Task goal >> Can you carry the spoken account of a Porto shipowner's life further, starting right after its last sentence?

And I started on haemodialysis, which I did for almost three years. Which in those days,
in the 70s, it was early 80s, it was a terrible thing, but I survived. I ended up making a transplant, in 1986. Because one of my brothers,
he wanted to give me a kidney. Which, again,
was not normal in those days. I did it in London.
And, after that, I had no more health problems.
Everything went fine. So, it’s sort of second life,
you know, the sort of circle. Suddenly,
things go back to normal. First of all, I was traveling too much. I was…
The last year before I sold my business, I spent 200 days outside of my home. This, together with my illness,
led to a divorce. I wanted to look after my son. And also, shipping was changing. It was a little bit the old times. You know, we were very proud
to fly the portuguese flag wherever we went. And, suddenly,
everything changed in Europe. European ships started
having filipino crews, they started using Panama flags, they started using almost slave labour. And I did not want that.
And, eventually, I found that
the best option was to step out. And, one day, I was invited by one of
my competitors, he invited me for lunch. We were eating shrimp,
not far from here, and he said: “Rui, you know,
why don’t you sell me your business? “Why are we competing?” So, I called my father,
who was also my partner still, and I said:
“Why don’t we sell?” And he said immediately: “If that’s the
best choice for you, I think we should.” So, we decided in one week,
to sell a business which had been with us for 100 years,
or something like that. After all these things, having started working very early, having difficulties during my studies because my father had been in jail, after all these successive events, I just wanted to enjoy life. I spent a few years travelling around,
enjoying things. Going to museums I always
had wanted to visit. Reading. So, it was a sort of break in my life. I was appointed chairman of the Associação
Comercial do Porto, the Chamber of Commerce.
Basically, because I had time. I had time and they wanted someone who could devote his time freely
to an association which was sick, at the time. It was the oldest association in the city. It was connected to the portuguese
Civil War, in the 19th century. It was the house of freedom,
in the city of Porto. And it was totally derelict.
It was in very bad condition. And my great-grandfather
had been the chairman, in the beginning of the 20th century. So, they invited me and they said:
“Why don’t you give it a try?” And I looked at the building,
I looked at what was going there and it was funny, because it was…
it’s a beautiful building, with an arabian room,
with a lot of opportunities, but it was totally closed. The number of members
had gone down dramatically. Most did not pay anything.
And it was a closed door. And… When I looked, I said: “Well, this is… “There must be a huge potential
about this building.”, you know? And so, I asked the members if… I told the members:
“If you want me to be president, “we are going to open the house,
we are going to… “restore it to the original activities…” Which had been and open house.
“We are going to bring in tourism.” But, talking about tourism,
in Porto, in 2001, nobody believed, because Porto
was more or less unknown by tourists. So we found some support,
we spoke with companies and we started, basically,
a process of turning that building into its former glamour,
which it has today. These days, when you look
at the centre of Porto, the historical centre of Porto,
you see it’s a fantastic place. That’s where everybody wants to go. Back in 2001, it had lost, in 30 years,
it had lost 40 % of the population. It was totally empty. I remember exiting
the Palace of the Bolsa, at night, or in the evening,
and it was dangerous to walk outside. There was nobody around. I think it was inspirational
for the historical centre that a building like
the Associação Comercial, the Palácio da Bolsa,
which is a big building, suddenly was flourishing. And there was music going on, and
there were people coming, there was a nice restaurant, there were
venues, and there were congresses, and people wanted to go there.

Excerpted data >>
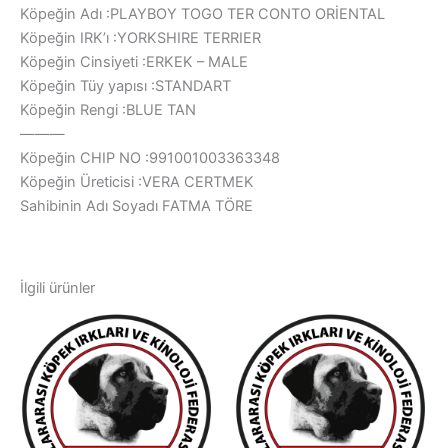
Köpeğin Adı :PLAYBOY TOGO TER CONTO ORİENTAL
Köpeğin IRK’ı :YORKSHIRE TERRIER
Köpeğin Cinsiyeti :ERKEK – MALE
Köpeğin Tüy yapısı :STANDART
Köpeğin Rengi :BLUE TAN
———
Köpeğin CHIP NO :991001003363348
Köpeğin Üreticisi :VERA CERTMEK
Sahibinin Adı Soyadı FATMA TÖRE
İlgili ürünler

Final answer >>
So… It is a sort of thing that spread around. And I think it helped me then, in 2013, when I decided to compete
for the elections. And I decided that
we had to go one step further. That we had had this success
with a building, which was… It rained inside and,
suddenly, it was flourishing. We started making conferences
about all sorts of things. We started inviting people. We even started a ball,
which is a funny thing. I knew that the members
would look me sideways, if I wanted to organise a ball, because
I wanted to attract money, basically… But… I did not know how to tell them so,
I wrote them a letter saying: “We want to restore an old tradition “to have a ball in Palácio da Bolsa.” There had never been a ball
in Palácio da Bolsa, but once you tell them
you want to restore tradition, the most traditional people,
they buy it and they want to go there. You know, and that’s how it started. This was before the Casa da Música,
the house of music, was ready, in Porto. But there was nothing
going on in Porto, culturally. So… We mixed culture with business. Which is very much what I presented
to the city, in 2013, as my project. To say:
“Well, we have to start with culture, “because, once you have culture,
you have a brand “and once you have brand,
business will come.” In 2001, when I went
to the Comercial Association, of course, I had never thought that
I would, one time, be mayor of the city. I only started thinking about it in 2009, when I wrote a book,
which was a success. Which, in english it’s called
“A Question of Character”. I wrote a book about the history
of the city of Porto. I started…
I wanted to write a history of the city. But I wanted, also,
to look at the potential of the city. And I started finding out that this was… We had this incredible opportunity to do something about the city,
which we were not doing. So, we…
It was as if the city was dead. There was nothing going on. The city was boring. The culture had died. As I wrote this book, I started developing
this idea that we needed to take the power of the city,
to control the power of the city. So, I did not know how to do it,
but, through the Association, we started organizing studies
with the university about different things:
about the airport of Porto, which, in those days,
was still a very small airport. How should we develop the airport? About the Port of Leixões.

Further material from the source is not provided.